Iraq forces advance in Mosul but civilian toll mounts
Iraqi forces fought their way into more districts of Mosul but advances in the city's southeast were being slowed by Deash's use of civilians for cover, military officials said on Tuesday.
The United Nations said civilian casualties had streamed into nearby hospitals in the last two weeks as fighting intensified in the jihadist group's last major stronghold in Iraq.
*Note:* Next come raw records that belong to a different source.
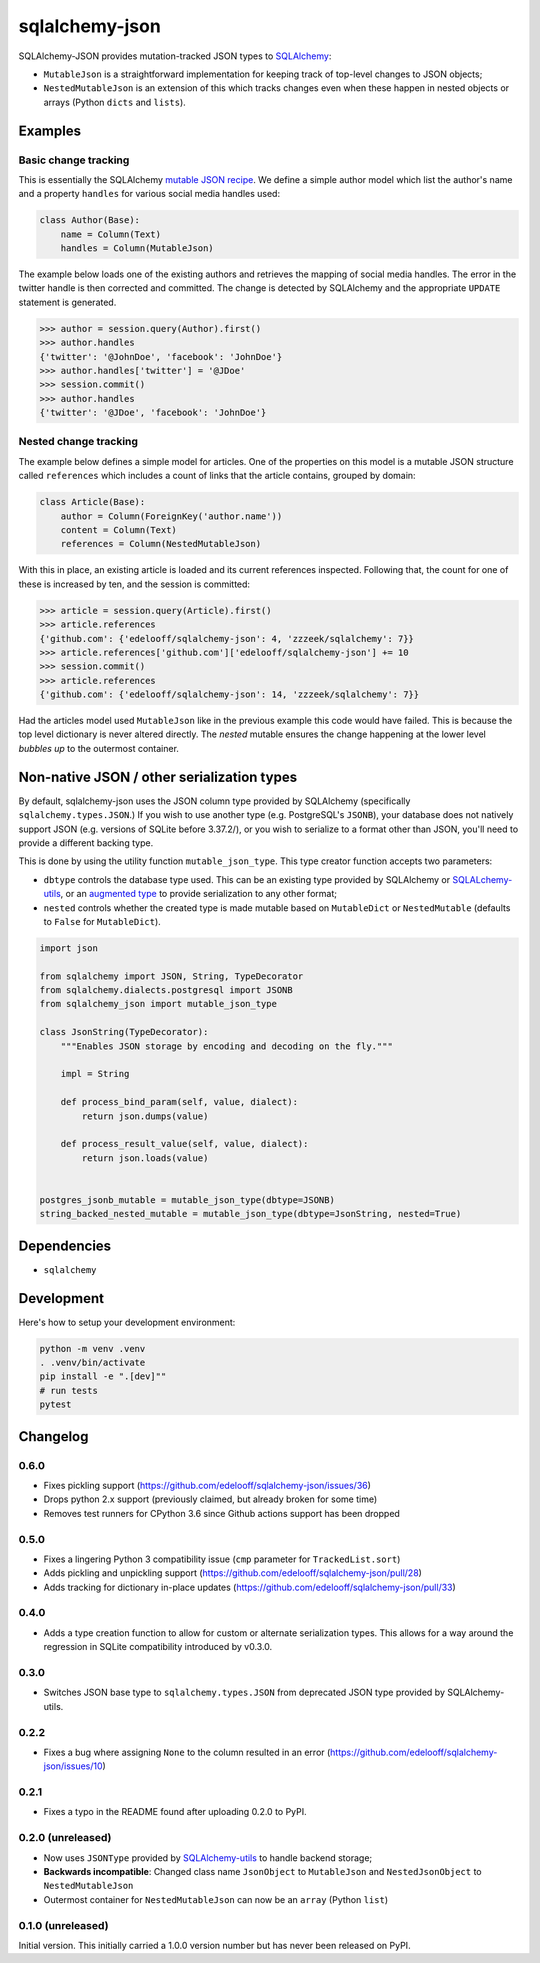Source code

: sqlalchemy-json
###############

SQLAlchemy-JSON provides mutation-tracked JSON types to SQLAlchemy_:

* ``MutableJson`` is a straightforward implementation for keeping track of top-level changes to JSON objects;
* ``NestedMutableJson`` is an extension of this which tracks changes even when these happen in nested objects or arrays (Python ``dicts`` and ``lists``).


Examples
========

Basic change tracking
---------------------

This is essentially the SQLAlchemy `mutable JSON recipe`_. We define a simple author model which list the author's name and a property ``handles`` for various social media handles used:

.. code-block:: python

    class Author(Base):
        name = Column(Text)
        handles = Column(MutableJson)

The example below loads one of the existing authors and retrieves the mapping of social media handles. The error in the twitter handle is then corrected and committed. The change is detected by SQLAlchemy and the appropriate ``UPDATE`` statement is generated.

.. code-block:: python

    >>> author = session.query(Author).first()
    >>> author.handles
    {'twitter': '@JohnDoe', 'facebook': 'JohnDoe'}
    >>> author.handles['twitter'] = '@JDoe'
    >>> session.commit()
    >>> author.handles
    {'twitter': '@JDoe', 'facebook': 'JohnDoe'}


Nested change tracking
----------------------

The example below defines a simple model for articles. One of the properties on this model is a mutable JSON structure called ``references`` which includes a count of links that the article contains, grouped by domain:

.. code-block:: python

    class Article(Base):
        author = Column(ForeignKey('author.name'))
        content = Column(Text)
        references = Column(NestedMutableJson)

With this in place, an existing article is loaded and its current references inspected. Following that, the count for one of these is increased by ten, and the session is committed:

.. code-block:: python

    >>> article = session.query(Article).first()
    >>> article.references
    {'github.com': {'edelooff/sqlalchemy-json': 4, 'zzzeek/sqlalchemy': 7}}
    >>> article.references['github.com']['edelooff/sqlalchemy-json'] += 10
    >>> session.commit()
    >>> article.references
    {'github.com': {'edelooff/sqlalchemy-json': 14, 'zzzeek/sqlalchemy': 7}}

Had the articles model used ``MutableJson`` like in the previous example this code would have failed. This is because the top level dictionary is never altered directly. The *nested* mutable ensures the change happening at the lower level *bubbles up* to the outermost container.


Non-native JSON / other serialization types
===========================================

By default, sqlalchemy-json uses the JSON column type provided by SQLAlchemy (specifically ``sqlalchemy.types.JSON``.)
If you wish to use another type (e.g. PostgreSQL's ``JSONB``), your database does not natively support JSON (e.g. versions of SQLite before 3.37.2/), or you wish to serialize to a format other than JSON, you'll need to provide a different backing type.

This is done by using the utility function ``mutable_json_type``. This type creator function accepts two parameters:

* ``dbtype`` controls the database type used. This can be an existing type provided by SQLAlchemy or SQLALchemy-utils_, or an `augmented type`_ to provide serialization to any other format;
* ``nested`` controls whether the created type is made mutable based on ``MutableDict`` or ``NestedMutable`` (defaults to ``False`` for ``MutableDict``).

.. code-block:: python

    import json

    from sqlalchemy import JSON, String, TypeDecorator
    from sqlalchemy.dialects.postgresql import JSONB
    from sqlalchemy_json import mutable_json_type

    class JsonString(TypeDecorator):
        """Enables JSON storage by encoding and decoding on the fly."""

        impl = String

        def process_bind_param(self, value, dialect):
            return json.dumps(value)

        def process_result_value(self, value, dialect):
            return json.loads(value)


    postgres_jsonb_mutable = mutable_json_type(dbtype=JSONB)
    string_backed_nested_mutable = mutable_json_type(dbtype=JsonString, nested=True)


Dependencies
============

* ``sqlalchemy``

Development
===========

Here's how to setup your development environment:

.. code-block:: shell

    python -m venv .venv
    . .venv/bin/activate
    pip install -e ".[dev]""
    # run tests
    pytest


Changelog
=========

0.6.0
-----

* Fixes pickling support (https://github.com/edelooff/sqlalchemy-json/issues/36)
* Drops python 2.x support (previously claimed, but already broken for some time)
* Removes test runners for CPython 3.6 since Github actions support has been dropped

0.5.0
-----
* Fixes a lingering Python 3 compatibility issue (``cmp`` parameter for ``TrackedList.sort``)
* Adds pickling and unpickling support (https://github.com/edelooff/sqlalchemy-json/pull/28)
* Adds tracking for dictionary in-place updates (https://github.com/edelooff/sqlalchemy-json/pull/33)

0.4.0
-----

* Adds a type creation function to allow for custom or alternate serialization types. This allows for a way around the regression in SQLite compatibility introduced by v0.3.0.

0.3.0
-----

* Switches JSON base type to ``sqlalchemy.types.JSON`` from deprecated JSON type provided by SQLAlchemy-utils.

0.2.2
-----

* Fixes a bug where assigning ``None`` to the column resulted in an error (https://github.com/edelooff/sqlalchemy-json/issues/10)


0.2.1
-----

* Fixes a typo in the README found after uploading 0.2.0 to PyPI.


0.2.0 (unreleased)
------------------

* Now uses ``JSONType`` provided by SQLAlchemy-utils_ to handle backend storage;
* **Backwards incompatible**: Changed class name ``JsonObject`` to ``MutableJson`` and ``NestedJsonObject`` to ``NestedMutableJson``
* Outermost container for ``NestedMutableJson`` can now be an ``array`` (Python ``list``)


0.1.0 (unreleased)
------------------

Initial version. This initially carried a 1.0.0 version number but has never been released on PyPI.


.. _augmented type: https://docs.sqlalchemy.org/en/13/core/custom_types.html#augmenting-existing-types
.. _mutable json recipe: http://docs.sqlalchemy.org/en/latest/core/custom_types.html#marshal-json-strings
.. _sqlalchemy: https://www.sqlalchemy.org/
.. _sqlalchemy-utils: https://sqlalchemy-utils.readthedocs.io/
Advances by elite forces in the city's east and northeast have picked up speed in a new push since the turn of the year, and U.S.-backed forces have for the first time reached the Tigris river, which bisects the city.
"They entered Hadba (district) today. There is a battle inside the city," Lt-Colonel Abbas al-Azawi, a spokesman for the Iraqi army's 16th division, said.
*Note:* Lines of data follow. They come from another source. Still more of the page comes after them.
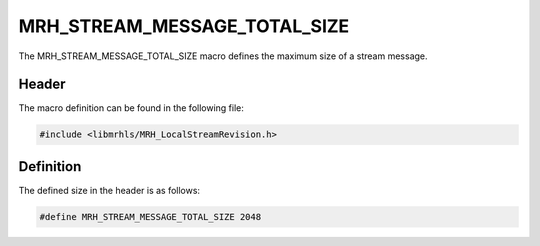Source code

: MRH_STREAM_MESSAGE_TOTAL_SIZE
=============================
The MRH_STREAM_MESSAGE_TOTAL_SIZE macro defines the maximum 
size of a stream message.

Header
------
The macro definition can be found in the following file:

.. code-block:: c

    #include <libmrhls/MRH_LocalStreamRevision.h>


Definition
----------
The defined size in the header is as follows:

.. code-block:: c

    #define MRH_STREAM_MESSAGE_TOTAL_SIZE 2048
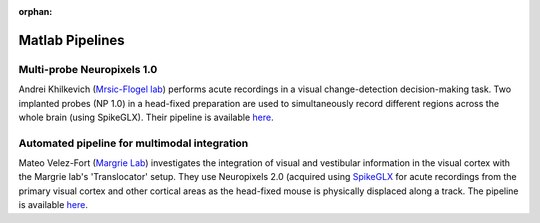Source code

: .. _matlab_examples:

:orphan:

Matlab Pipelines
=================

Multi-probe Neuropixels 1.0
---------------------------

Andrei Khilkevich
(`Mrsic-Flogel lab <https://www.sainsburywellcome.org/web/groups/mrsic-flogel-lab>`__)
performs acute recordings in a visual change-detection decision-making task.
Two implanted probes (NP 1.0) in a head-fixed preparation are used to
simultaneously record different regions across the whole brain (using SpikeGLX).
Their pipeline is available
`here <https://github.com/BaselLaserMouse/Khilkevich_Lohse_2024/tree/main/NPX-postprocessing-pipeline>`__.

Automated pipeline for multimodal integration
---------------------------------------------

Mateo Velez-Fort
(`Margrie Lab <https://www.sainsburywellcome.org/web/groups/margrie-lab>`__)
investigates the integration of visual
and vestibular information in the visual cortex with the
Margrie lab's 'Translocator' setup. They use
Neuropixels 2.0 (acquired using `SpikeGLX <https://github.com/billkarsh/SpikeGLX>`__
for acute recordings from the primary visual cortex and other cortical areas as the head-fixed
mouse is physically displaced along a track.
The pipeline is available
`here <https://github.com/SainsburyWellcomeCentre/rc2_analysis>`__.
Seizing control of Hadba, a large district, would likely take more than a day, and Islamic State (IS) were deploying suicide bombers, he added.
Recapturing Mosul after more than two years of Islamic State rule would probably spell the end of the Iraqi side of the group's self-declared caliphate, which spans areas of Iraq and Syria.
Forces in the city's eastern and northeastern districts, and in particular the elite Counter Terrorism Service (CTS), have made rapid gains in past days.
Better defenses against militant car bombs and improved coordination among the advancing troops had helped put Islamic State on the back foot, U.S. and Iraqi military officers said.
"Every day the Iraqi Security Forces go forward and every day the enemy goes backward or underground," U.S. Air Force Colonel John Dorrian, spokesman for the coalition, told reporters in Erbil in Iraq's autonomous Kurdish region.